Gravely I tell him, “A Demon made us do it.”

He laughs and loosens up. We let each other go.

Midsummer night.

Gawain watched out for Merlin.

Green-crowned again and freshly dressed in new white linen, he led the dance around the rising fire with Lady Green. This time the crown stayed tight to his head, where she had fastened it. He twirled and kicked and leaped, hand in hand at first with Lady Green, later with others. At one point he found himself gently whirling Old Lady Granny. Once he snatched little Ynis off her feet and swung her flat out. But she did not shriek with joy as other children did. Swung arcing around, unsmiling, she kept serious
eyes on his face. He was glad to pass her along and take on a fat matron from another village.

Lady Green had told him that three villages met at this Midsummer Fire. Here he saw again the white-bearded old druid who had crowned him May King. He stood a little aside from the action, holding a leafy staff upright as though planted. Gawain noticed that the dancing, jostling throng left a quiet island around him.

Breathing hard between dances, Gawain watched out for Merlin.

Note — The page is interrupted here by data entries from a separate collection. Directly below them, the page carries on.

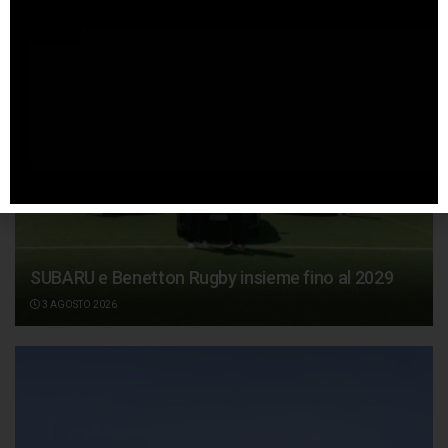
SUBARU e Benetton Rugby insieme fino al 2029
3 AGOSTO 2026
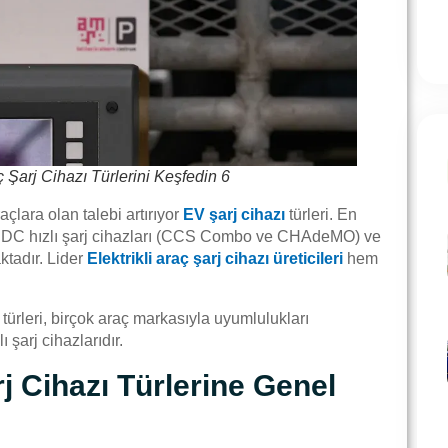
ç Şarj Cihazı Türlerini Keşfedin 6
raçlara olan talebi artırıyor
EV şarj cihazı
türleri. En
2), DC hızlı şarj cihazları (CCS Combo ve CHAdeMO) ve
ktadır. Lider
Elektrikli araç şarj cihazı üreticileri
hem
 türleri, birçok araç markasıyla uyumlulukları
şarj cihazlarıdır.
rj Cihazı Türlerine Genel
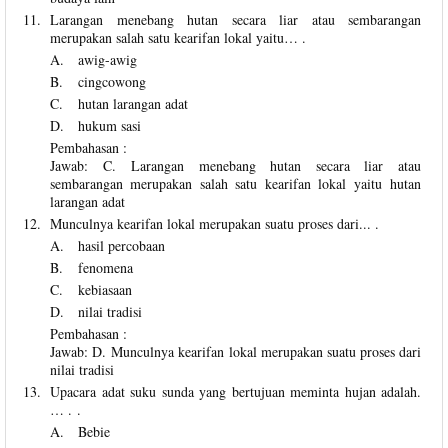
11.
Larangan menebang hutan secara liar atau sembarangan
merupakan salah satu kearifan lokal yaitu… .
A.
awig-awig
B.
cingcowong
C.
hutan larangan adat
D.
hukum sasi
Pembahasan :
Jawab: C. Larangan menebang hutan secara liar atau
sembarangan merupakan salah satu kearifan lokal yaitu hutan
larangan adat
12.
Munculnya kearifan lokal merupakan suatu proses dari... .
A.
hasil percobaan
B.
fenomena
C.
kebiasaan
D.
nilai tradisi
Pembahasan :
Jawab: D. Munculnya kearifan lokal merupakan suatu proses dari
nilai tradisi
13.
Upacara adat suku sunda yang bertujuan meminta hujan adalah.
… . .
A.
Bebie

Late at night, masked and antlered Green Men cavorted out from the dark sacred grove. They leaped like stags, waving and jabbing at bystanders with hawthorn staves. And among them, yet carefully apart, staggered trees: huge towers of branches, leaves, flowers, and ribbons.

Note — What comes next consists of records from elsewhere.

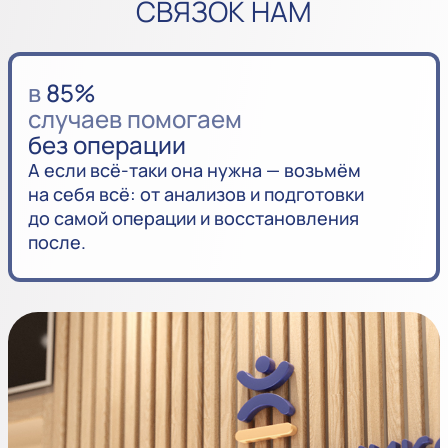
СВЯЗОК НАМ
в
85%
случаев помогаем
без операции
А если всё-таки она нужна — возьмём
на себя всё: от анализов и подготовки
до самой операции и восстановления
после.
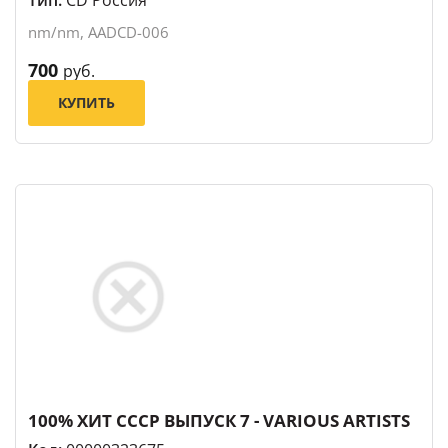
Тип:
CD Россия
nm/nm, AADCD-006
700
руб.
КУПИТЬ
100% ХИТ СССР ВЫПУСК 7 - VARIOUS ARTISTS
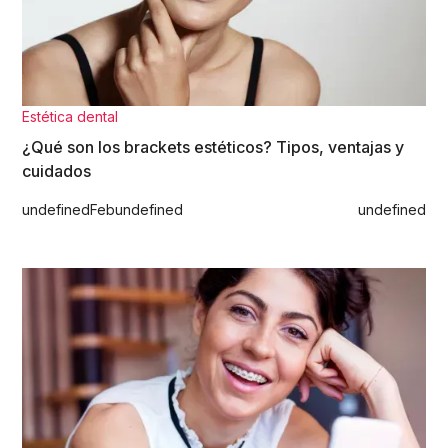
Estética dental
¿Qué son los brackets estéticos? Tipos, ventajas y
cuidados
undefined
Feb
undefined
undefined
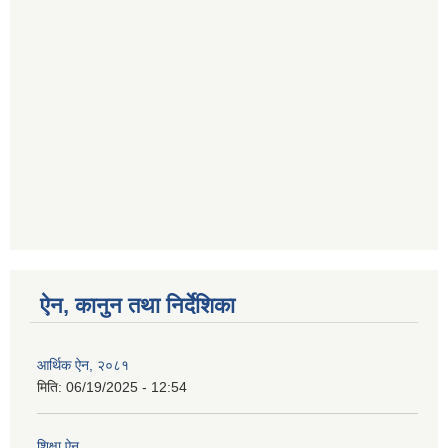
ऐन, कानुन तथा निर्देशिका
आर्थिक ऐन, २०८१
मिति:
06/19/2025 - 12:54
शिक्षा ऐन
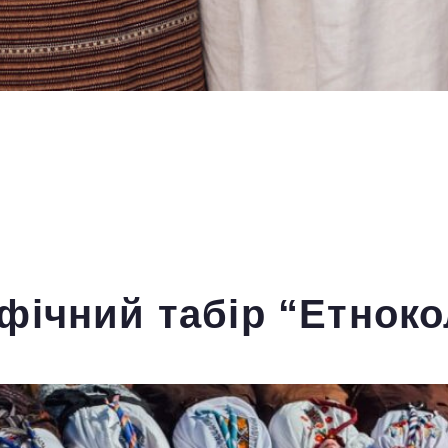
фічний табір “Етноко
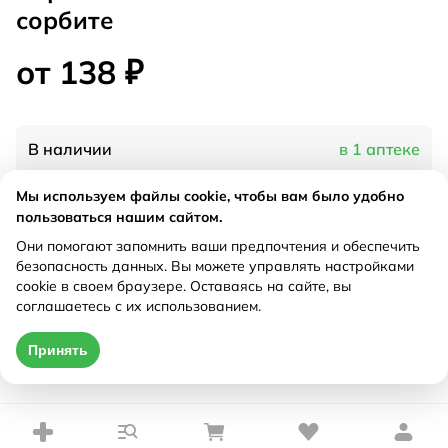
сорбите
от 138 ₽
В наличии
в 1 аптеке
Мы используем файлы cookie, чтобы вам было удобно
Характеристики
пользоваться нашим сайтом.
Они помогают запомнить ваши предпочтения и обеспечить
Рецепт
Не требуется
безопасность данных. Вы можете управлять настройками
cookie в своем браузере. Оставаясь на сайте, вы
соглашаетесь с их использованием.
Цена действительна только при оформлении онлайн
Принять
от 138 ₽
Купить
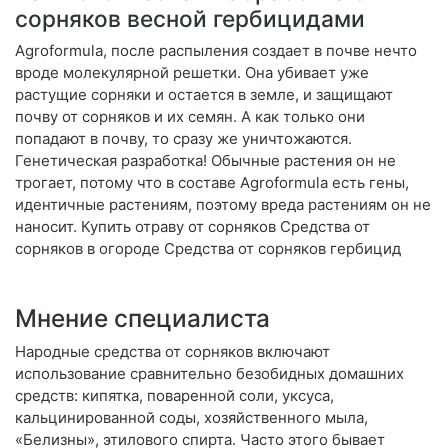
сорняков весной гербицидами
Agroformula, после распыления создает в почве нечто
вроде молекулярной решетки. Она убивает уже
растущие сорняки и остается в земле, и защищают
почву от сорняков и их семян. А как только они
попадают в почву, то сразу же уничтожаются.
Генетическая разработка! Обычные растения он не
трогает, потому что в составе Agroformula есть гены,
идентичные растениям, поэтому вреда растениям он не
наносит. Купить отраву от сорняков Средства от
сорняков в огороде Средства от сорняков гербицид
Мнение специалиста
Народные средства от сорняков включают
использование сравнительно безобидных домашних
средств: кипятка, поваренной соли, уксуса,
кальцинированной соды, хозяйственного мыла,
«Белизны», этилового спирта. Часто этого бывает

Pipe music that had never paused since sundown quavered to silence. Drums thumped on, louder at each thump till Gawain felt them inside his own chest, stronger than his heartbeat.

The crowd hushed and stilled to watch three trees dance. Slowly they whirled, close around the fire. Gawain thought it must be hard to see out from inside a tree, especially at night, fire on one side, dark on the other.

Of course there were men inside those trees. Those were human feet that stomped and thumped under their leaf-skirts.

Or were they?

Gawain’s head swam with ale and dancing.

The Green Men were certainly masked men. But the dancing trees that swayed out from the dark sacred grove, guarded at a safe distance by their human servants…

He took Lady Green’s hand and bent to whisper, “What are those trees?”

“As you say. They are trees.”

“No, in truth. What, who, are they?”

“Tree-spirits, May—Gawain. Look how majestically they move!” Admiration flamed with fire-reflection in her eyes.

Drums beat in Gawain’s blood. These three might be tree-spirits, for all he knew. They might be Demons, or savage Gods, or spirits of summer and time. Slowly he signed the Cross on brow, breast, and both shoulders. “Holy Mary,” he breathed. “Angel Michael…”

Only when the trees stomped back into the grove—that same finger of grove from which Gawain had first ventured onto Fair-Field—only then did the drums soften and the pipe music rise again. The crowd relaxed and smiled. Gawain took Lady Green’s hand to lead the dance again. But first, quickly, he scanned the crowd, watching out for Merlin.

Lady Green had said Arthur’s mage often came to Midsummer here in this field. Gawain planned to waylay him. Merlin might well not know him at all in his savage outfit and flower crown, beard untrimmed, thin from travel and travail. Gawain would block Merlin’s path and announce himself. ( With inward glee he imagined Merlin’s stuttering astonishment. He would learn that he and his fellows were not the only ones who could amaze!) Then Gawain would offer himself as Merlin’s escort home to Arthur’s Dun. “That is, Mage, if you can wrangle me a horse from these stubborn bumpkins”…which Merlin would do with a word mumbled in the headman’s ear before morning.

From May Day to Midsummer had been a diverting adventure. And Lady Green, Gwyneth, had been surprisingly alluring for a savage peasant girl. But now Gawain was more than ready to go home to himself and his world.